Another little annoyance caused by the stylistic choice of the filmmakers is that the audio quality is pretty terrible. I can only assume that to make it more authentic, they used the microphones on the handheld cameras rather than a boom mike. One character has a particularly thick European accent and if you’re as crap at understanding accents as I am, you’re gonna have a bad time. The lighting is also bad, again, in pursuit of authenticity.
This really is one of those films only worth checking out to satisfy morbid curiosity. It’s offensive to pretty much everyone – Christians, women, men, good taste. In Penance‘s defence, it’s not badly acted, although by the midway point the bulk of the dialogue is screaming. Graham McTavish is pretty good in it – enough to make you forget he played Dwalin in The Hobbit movies.
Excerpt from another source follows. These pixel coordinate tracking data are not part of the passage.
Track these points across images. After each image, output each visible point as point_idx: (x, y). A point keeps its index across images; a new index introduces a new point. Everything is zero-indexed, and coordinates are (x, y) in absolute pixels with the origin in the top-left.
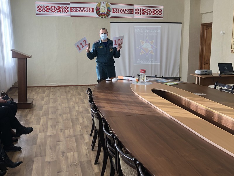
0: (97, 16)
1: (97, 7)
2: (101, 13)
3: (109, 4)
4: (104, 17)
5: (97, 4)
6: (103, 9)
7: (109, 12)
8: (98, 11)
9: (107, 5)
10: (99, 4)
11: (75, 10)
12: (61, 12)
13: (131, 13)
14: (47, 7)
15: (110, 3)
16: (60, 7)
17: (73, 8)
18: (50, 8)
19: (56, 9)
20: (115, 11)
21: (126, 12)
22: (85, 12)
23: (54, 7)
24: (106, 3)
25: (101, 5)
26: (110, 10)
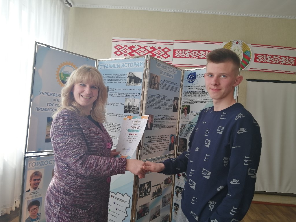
3: (249, 45)
7: (246, 60)
9: (244, 46)
10: (229, 45)
11: (181, 54)
12: (155, 57)
13: (292, 65)
14: (132, 49)
15: (251, 44)
16: (154, 49)
17: (178, 50)
18: (136, 50)
19: (147, 52)
20: (260, 58)
21: (281, 61)
22: (199, 58)
23: (144, 48)
24: (243, 43)
25: (231, 46)
26: (250, 57)
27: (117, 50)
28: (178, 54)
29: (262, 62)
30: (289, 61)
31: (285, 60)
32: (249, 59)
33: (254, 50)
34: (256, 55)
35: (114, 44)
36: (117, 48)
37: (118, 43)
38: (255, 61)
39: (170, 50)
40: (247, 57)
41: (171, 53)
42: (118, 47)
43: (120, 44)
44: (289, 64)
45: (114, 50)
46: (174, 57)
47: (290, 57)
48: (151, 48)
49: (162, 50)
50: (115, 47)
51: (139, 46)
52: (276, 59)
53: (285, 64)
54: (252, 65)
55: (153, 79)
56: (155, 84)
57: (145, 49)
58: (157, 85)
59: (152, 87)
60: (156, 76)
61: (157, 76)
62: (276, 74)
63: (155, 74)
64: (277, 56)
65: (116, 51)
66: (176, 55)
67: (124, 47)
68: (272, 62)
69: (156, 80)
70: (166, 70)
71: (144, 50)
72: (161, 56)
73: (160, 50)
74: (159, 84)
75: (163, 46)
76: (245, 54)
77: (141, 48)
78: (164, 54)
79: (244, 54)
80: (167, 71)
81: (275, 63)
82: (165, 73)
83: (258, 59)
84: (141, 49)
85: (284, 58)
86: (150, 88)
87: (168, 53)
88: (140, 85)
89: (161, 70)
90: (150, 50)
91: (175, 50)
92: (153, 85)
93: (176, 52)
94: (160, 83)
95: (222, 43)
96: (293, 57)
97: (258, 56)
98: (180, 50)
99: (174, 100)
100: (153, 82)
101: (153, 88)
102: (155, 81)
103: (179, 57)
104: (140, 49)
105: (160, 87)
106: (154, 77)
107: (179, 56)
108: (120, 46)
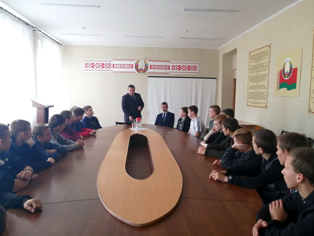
0: (136, 71)
1: (136, 63)
2: (139, 69)
3: (147, 61)
4: (142, 73)
6: (141, 66)
8: (137, 68)
9: (145, 62)
10: (138, 61)
11: (116, 66)
12: (104, 68)
13: (168, 69)
14: (93, 64)
18: (95, 65)
22: (125, 68)
23: (99, 64)
24: (144, 60)
26: (148, 66)
29: (154, 69)
33: (150, 63)
36: (86, 65)
39: (111, 64)
40: (146, 67)
43: (87, 62)
48: (102, 64)
51: (96, 63)
62: (160, 74)
64: (161, 66)
66: (114, 67)
67: (89, 64)
73: (106, 64)
78: (108, 67)
83: (152, 67)
85: (164, 67)
95: (135, 60)
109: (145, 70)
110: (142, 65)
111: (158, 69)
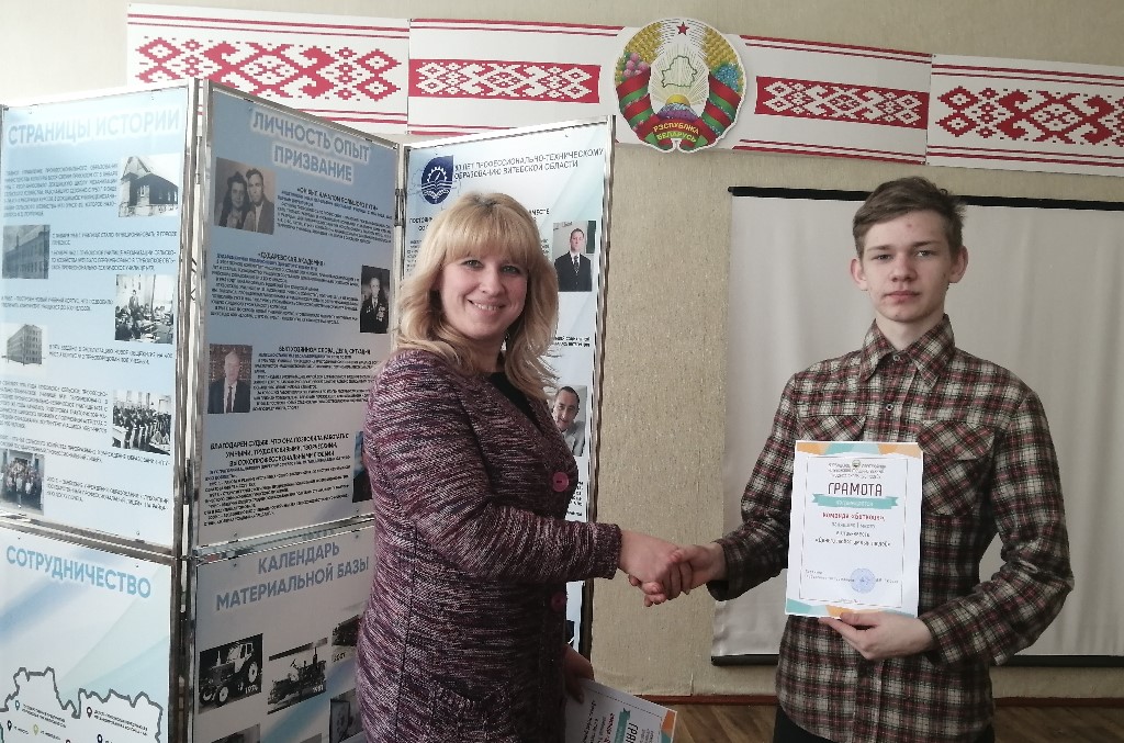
0: (625, 132)
1: (628, 57)
5: (628, 34)
6: (678, 81)
7: (723, 104)
9: (712, 43)
10: (650, 37)
11: (443, 78)
12: (330, 93)
13: (910, 125)
14: (224, 56)
15: (742, 37)
16: (325, 60)
17: (429, 61)
18: (243, 63)
19: (293, 71)
20: (779, 97)
21: (866, 110)
22: (524, 98)
23: (277, 52)
24: (707, 29)
25: (659, 43)
26: (740, 90)
27: (152, 64)
28: (429, 77)
29: (788, 113)
30: (898, 108)
31: (881, 106)
32: (734, 100)
33: (753, 62)
34: (763, 82)
35: (139, 35)
36: (152, 56)
37: (154, 33)
38: (761, 109)
39: (393, 63)
40: (723, 90)
41: (398, 77)
42: (154, 51)
43: (167, 34)
44: (897, 123)
45: (138, 63)
46: (414, 91)
47: (900, 93)
48: (309, 54)
49: (361, 62)
50: (144, 50)
51: (255, 45)
52: (844, 102)
53: (881, 121)
54: (748, 125)
55: (237, 186)
56: (247, 206)
57: (284, 58)
58: (258, 210)
59: (235, 221)
60: (250, 173)
61: (255, 172)
62: (848, 162)
63: (246, 162)
64: (849, 87)
65: (147, 68)
66: (421, 85)
67: (183, 49)
68: (830, 111)
69: (255, 192)
70: (305, 147)
71: (279, 61)
72: (354, 91)
73: (350, 61)
74: (269, 208)
75: (362, 47)
76: (718, 77)
77: (263, 52)
78: (368, 82)
79: (711, 78)
80: (315, 150)
81: (840, 118)
82: (304, 160)
83: (773, 101)
84: (264, 60)
85: (878, 98)
86: (223, 223)
87: (385, 75)
88: (172, 215)
89: (280, 144)
90: (306, 63)
91: (415, 64)
92: (235, 215)
93: (421, 70)
94: (278, 204)
95: (620, 28)
96: (913, 93)
97: (770, 89)
98: (437, 62)
99: (366, 280)
100: (236, 199)
101: (239, 226)
102: (245, 193)
103: (436, 95)
104: (260, 61)
105: (276, 221)
106: (238, 178)
107: (435, 90)
108: (166, 44)
109: (713, 123)
110: (680, 73)
111: (828, 114)
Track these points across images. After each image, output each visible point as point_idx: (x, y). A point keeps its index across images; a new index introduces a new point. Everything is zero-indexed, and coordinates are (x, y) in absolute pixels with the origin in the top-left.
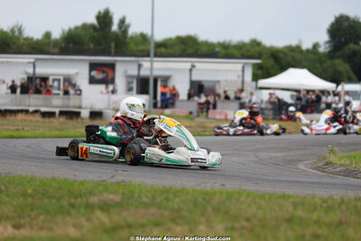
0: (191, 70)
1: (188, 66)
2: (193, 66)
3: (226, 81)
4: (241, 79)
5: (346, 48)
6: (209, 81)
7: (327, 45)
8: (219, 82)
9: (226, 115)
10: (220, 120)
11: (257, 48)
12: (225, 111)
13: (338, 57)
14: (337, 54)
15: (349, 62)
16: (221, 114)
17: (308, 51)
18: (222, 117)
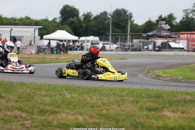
0: (11, 31)
1: (10, 29)
2: (12, 29)
3: (26, 36)
4: (33, 35)
5: (69, 20)
6: (18, 36)
7: (60, 19)
8: (23, 36)
10: (29, 54)
11: (29, 21)
12: (31, 50)
13: (65, 24)
14: (65, 23)
15: (70, 26)
16: (29, 51)
17: (52, 21)
18: (30, 53)
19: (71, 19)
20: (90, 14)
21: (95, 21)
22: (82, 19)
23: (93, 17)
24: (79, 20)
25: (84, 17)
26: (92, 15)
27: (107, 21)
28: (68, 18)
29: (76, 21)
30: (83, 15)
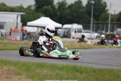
4: (16, 21)
5: (43, 8)
7: (35, 6)
8: (5, 23)
9: (16, 38)
10: (14, 40)
13: (40, 12)
16: (14, 37)
19: (45, 7)
20: (65, 3)
21: (69, 10)
22: (57, 7)
23: (67, 5)
24: (53, 7)
25: (58, 5)
26: (66, 4)
27: (81, 10)
28: (43, 6)
29: (51, 9)
30: (58, 4)
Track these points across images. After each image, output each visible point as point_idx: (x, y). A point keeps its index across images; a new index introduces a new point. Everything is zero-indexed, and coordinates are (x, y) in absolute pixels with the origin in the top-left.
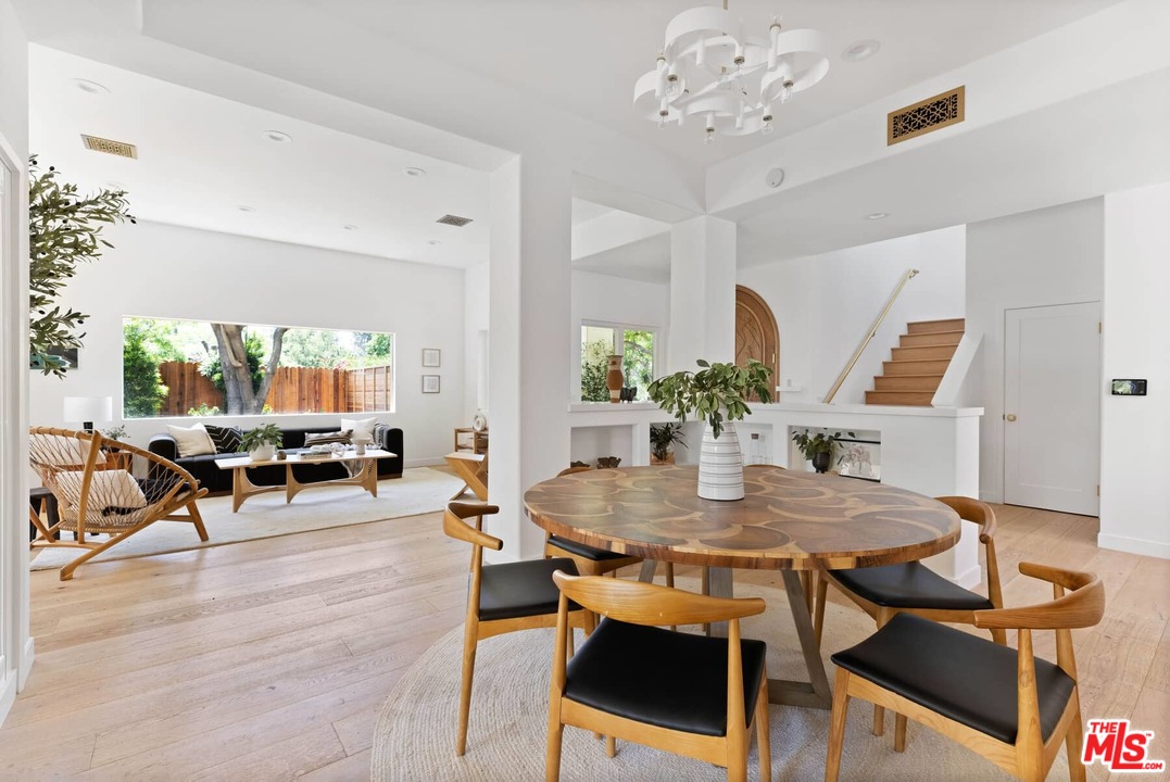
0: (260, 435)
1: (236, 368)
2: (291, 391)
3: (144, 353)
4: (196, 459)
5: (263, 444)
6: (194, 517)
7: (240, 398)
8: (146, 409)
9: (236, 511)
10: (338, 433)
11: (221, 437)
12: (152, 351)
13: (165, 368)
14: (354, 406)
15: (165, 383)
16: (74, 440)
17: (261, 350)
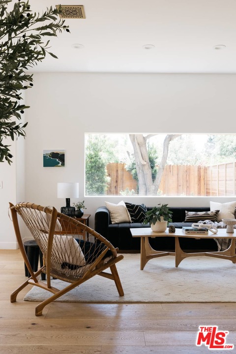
0: (158, 213)
1: (143, 165)
2: (172, 181)
3: (100, 159)
4: (120, 225)
5: (160, 220)
6: (114, 276)
7: (145, 184)
8: (100, 190)
9: (142, 269)
10: (209, 212)
11: (133, 212)
12: (104, 157)
13: (110, 167)
14: (211, 191)
15: (109, 175)
16: (44, 213)
17: (156, 155)
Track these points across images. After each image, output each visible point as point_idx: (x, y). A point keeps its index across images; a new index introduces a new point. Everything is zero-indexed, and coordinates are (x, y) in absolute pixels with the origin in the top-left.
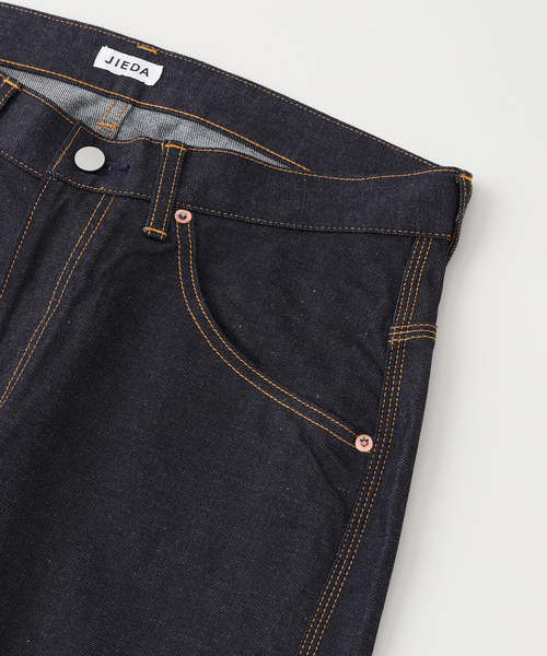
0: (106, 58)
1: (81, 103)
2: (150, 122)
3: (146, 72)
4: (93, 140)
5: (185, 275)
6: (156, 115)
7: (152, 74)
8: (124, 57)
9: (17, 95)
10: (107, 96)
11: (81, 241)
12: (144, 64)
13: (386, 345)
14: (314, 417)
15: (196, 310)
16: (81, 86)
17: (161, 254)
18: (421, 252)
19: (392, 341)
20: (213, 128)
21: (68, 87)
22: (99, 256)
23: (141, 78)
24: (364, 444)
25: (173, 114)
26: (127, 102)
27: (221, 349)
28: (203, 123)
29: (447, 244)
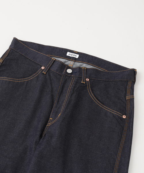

He isn’t good enough to make you forget he was also Warden Ackerman in Red Dwarf VIII. That may, of course, be because I could actually see Warden Ackerman doing something like this, even if Red Dwarf is a comedy show.
Marieh Delfino is believable in her role, and Rooker and Todd provide good cameos.
On the whole though, it is not technically accomplished enough, and the narrative isn’t strong enough, to elevate it above standard low-grade exploitation fare. You could possibly argue that there’s a cautionary commentary about how much danger someone will put themselves in for money, or for love, but I can’t help but feel such arguments would be crediting this film a little too much.
It is, basically, a grizzly found-footage exploitation film. However, to make it worse, Geeves is not an entirely fictional creation. He is based on Australian now-former gynaecologist and obstetrician, Graeme Stephen Reeves.